You’ve said, “Community health centers can change the trajectory of people’s lives.” How does primary care figure into that equation?

However people might have started or arrived at being poor in this country, they feel a lot of shame and embarrassment about it. Or they’ve only had the ER as the only option all their lives. They’re embarrassed they don’t have a way to pay, and they wait until they’re really sick before they come in.

To come into a place that’s not only beautiful, but where people are friendly — people who greet them, and welcome them, look like them, speak their language — it changes everything. My staff are very diverse — we’re among just a few health centers in the mainland United States to offer Tongan, the native language of more than 5 percent of our patients.

(Photo courtesy of Ravenswood.)

Even the art in our clinic is representative of these diverse cultures. People come in and think, These people are like me, and they’re nice to me, and they find out things that are going on not only with my health, but with the rest of my life — they’re interested in helping me solve these issues. And so patients are extraordinarily grateful.

We have so many services now, it’s like a one-stop shop: integrated behavioral health, a pharmacy, optometry, imaging. People don’t have to give up days of work to go to different places for these services.

Just the fact that people feel cared for can change how they see themselves — their sense of self-worth.

 

How would you describe your approach to care?

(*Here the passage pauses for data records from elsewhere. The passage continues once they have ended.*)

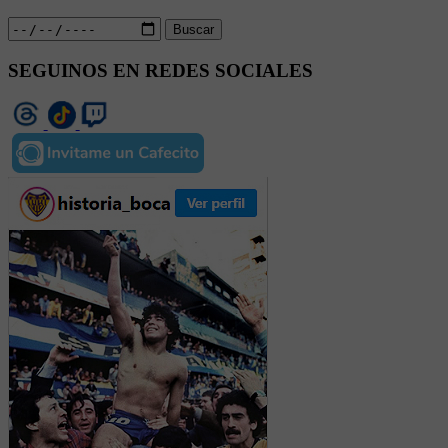
Buscar
SEGUINOS EN REDES SOCIALES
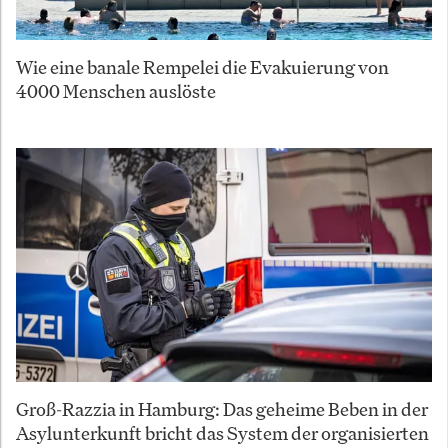
Wie eine banale Rempelei die Evakuierung von
4000 Menschen auslöste
Groß-Razzia in Hamburg: Das geheime Beben in der
Asylunterkunft bricht das System der organisierten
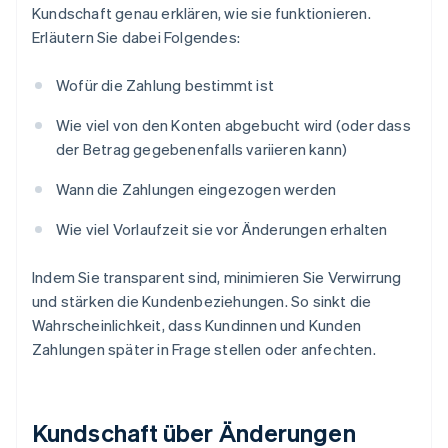
Kundschaft genau erklären, wie sie funktionieren.
Erläutern Sie dabei Folgendes:
Wofür die Zahlung bestimmt ist
Wie viel von den Konten abgebucht wird (oder dass
der Betrag gegebenenfalls variieren kann)
Wann die Zahlungen eingezogen werden
Wie viel Vorlaufzeit sie vor Änderungen erhalten
Indem Sie transparent sind, minimieren Sie Verwirrung
und stärken die Kundenbeziehungen. So sinkt die
Wahrscheinlichkeit, dass Kundinnen und Kunden
Zahlungen später in Frage stellen oder anfechten.
Kundschaft über Änderungen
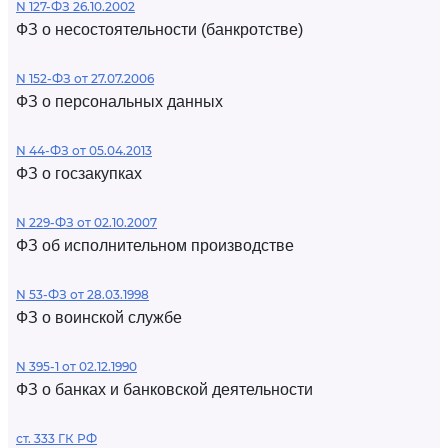
N 127-ФЗ 26.10.2002
ФЗ о несостоятельности (банкротстве)
N 152-ФЗ от 27.07.2006
ФЗ о персональных данных
N 44-ФЗ от 05.04.2013
ФЗ о госзакупках
N 229-ФЗ от 02.10.2007
ФЗ об исполнительном производстве
N 53-ФЗ от 28.03.1998
ФЗ о воинской службе
N 395-1 от 02.12.1990
ФЗ о банках и банковской деятельности
ст. 333 ГК РФ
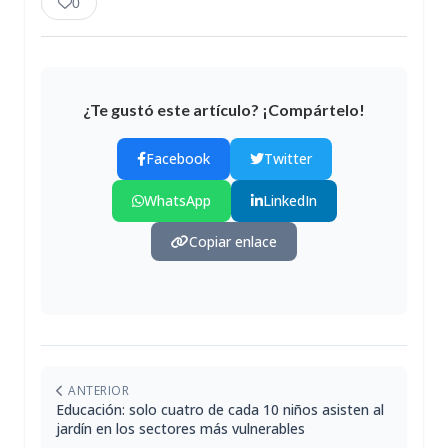
0
¿Te gustó este artículo? ¡Compártelo!
Facebook
Twitter
WhatsApp
LinkedIn
Copiar enlace
ANTERIOR
Educación: solo cuatro de cada 10 niños asisten al
jardín en los sectores más vulnerables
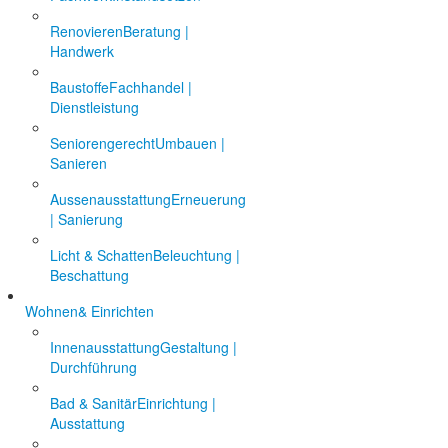
Renovieren
Beratung |
Handwerk
Baustoffe
Fachhandel |
Dienstleistung
Seniorengerecht
Umbauen |
Sanieren
Aussenausstattung
Erneuerung
| Sanierung
Licht & Schatten
Beleuchtung |
Beschattung
Wohnen
& Einrichten
Innenausstattung
Gestaltung |
Durchführung
Bad & Sanitär
Einrichtung |
Ausstattung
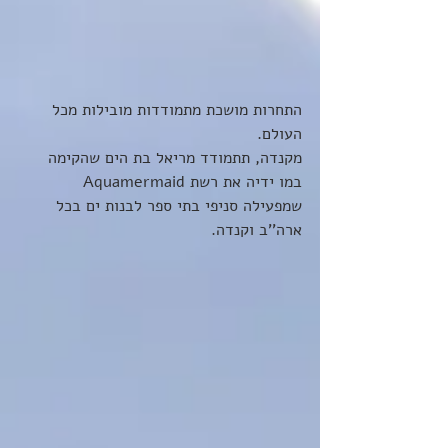
התחרות מושכת מתמודדות מובילות מכל 
העולם. 
מקנדה, תתמודד מריאל בת הים שהקימה 
במו ידיה את רשת Aquamermaid 
שמפעילה סניפי בתי ספר לבנות ים בכל 
ארה''ב וקנדה. 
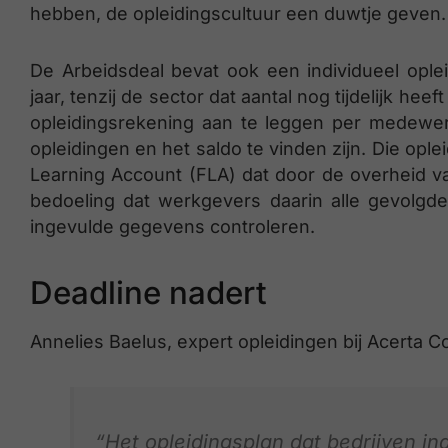
hebben, de opleidingscultuur een duwtje geven.
De Arbeidsdeal bevat ook een individueel opl
jaar, tenzij de sector dat aantal nog tijdelijk h
opleidingsrekening aan te leggen per medewer
opleidingen en het saldo te vinden zijn. Die opl
Learning Account (FLA) dat door de overheid va
bedoeling dat werkgevers daarin alle gevolgde
ingevulde gegevens controleren.
Deadline nadert
Annelies Baelus, expert opleidingen bij Acerta Co
“Het opleidingsplan dat bedrijven i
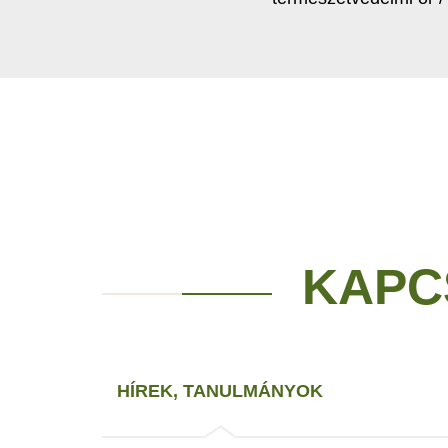
KAPC
HÍREK, TANULMÁNYOK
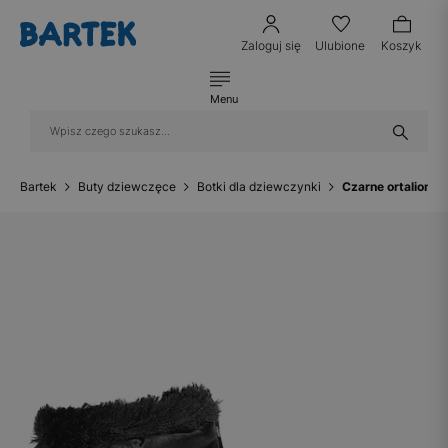
Zaloguj się
Ulubione
Koszyk
Menu
Bartek
Buty dziewczęce
Botki dla dziewczynki
Czarne ortalion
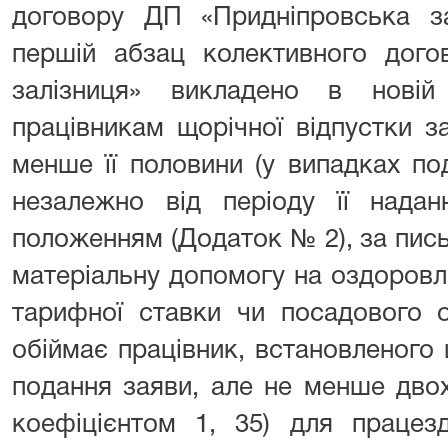
договору ДП «Придніпровська зал
першій абзац колективного дого
залізниця» викладено в новій
працівникам щорічної відпустки з
менше її половини (у випадках под
незалежно від періоду її надан
положенням (Додаток № 2), за пис
матеріальну допомогу на оздоровле
тарифної ставки чи посадового 
обіймає працівник, встановленого
подання заяви, але не менше двох
коефіцієнтом 1, 35) для працезд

For years, health care was about telling people what to do. The truth is, patients sometimes spend less than one hour with us in a whole year; the rest of their lives they are living however they live.

(Photo courtesy of Ravenswood.)

We are being more inclusive of the patient being a member of the team — the most important person on that team in terms of impacting their own health through their habits, diet, etc. Our job is to support them and create the conditions by which they empower themselves to make a change in their life.

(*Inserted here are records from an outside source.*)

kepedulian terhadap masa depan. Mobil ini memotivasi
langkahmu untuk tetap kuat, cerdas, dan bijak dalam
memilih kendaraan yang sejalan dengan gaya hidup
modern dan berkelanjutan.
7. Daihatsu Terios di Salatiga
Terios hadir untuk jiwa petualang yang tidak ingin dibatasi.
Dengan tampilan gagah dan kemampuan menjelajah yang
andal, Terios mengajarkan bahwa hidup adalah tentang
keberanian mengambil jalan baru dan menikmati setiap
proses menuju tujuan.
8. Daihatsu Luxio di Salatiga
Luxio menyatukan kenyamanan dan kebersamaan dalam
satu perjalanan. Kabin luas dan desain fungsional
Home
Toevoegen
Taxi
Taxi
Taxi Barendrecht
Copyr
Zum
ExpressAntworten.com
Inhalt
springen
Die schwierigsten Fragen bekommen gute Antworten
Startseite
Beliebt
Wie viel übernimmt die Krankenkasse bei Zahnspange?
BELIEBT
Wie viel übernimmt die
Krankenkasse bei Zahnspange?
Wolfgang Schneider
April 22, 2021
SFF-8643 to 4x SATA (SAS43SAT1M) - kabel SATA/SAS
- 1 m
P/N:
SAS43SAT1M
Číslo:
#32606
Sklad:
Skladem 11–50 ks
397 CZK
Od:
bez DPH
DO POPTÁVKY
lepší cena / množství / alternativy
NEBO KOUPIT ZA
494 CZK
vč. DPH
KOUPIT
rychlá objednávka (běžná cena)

That’s what public health is — helping people be able to live to their fullest potential. So how do we do that and get them active in their own health? It’s not about telling people what to do. It’s about inspiring them. That’s a new way of working in health care.

 

What specific examples spring to mind?

We start dental care for children at six months of age. We’ve had special-needs kids come in with fevers of unknown etiology, and no one could figure out why. It turned out to be abscessed teeth and other health problems. So, we’ve been able to solve some really difficult problems in people lives, and take away some of the burden and stress of their socioeconomic position.

Now we’re working on programs like how to help parents talk, sing, and read to their children, starting from pregnancy to age three. There’s a lot of people who just don’t know about a child’s development. We help them so that their kids can start school in a better place, developmentally.

It’s all about adjusting poverty through education, starting in pregnancy. We’re doing everything we can to address social determinants of health. We do change the trajectory of people’s lives.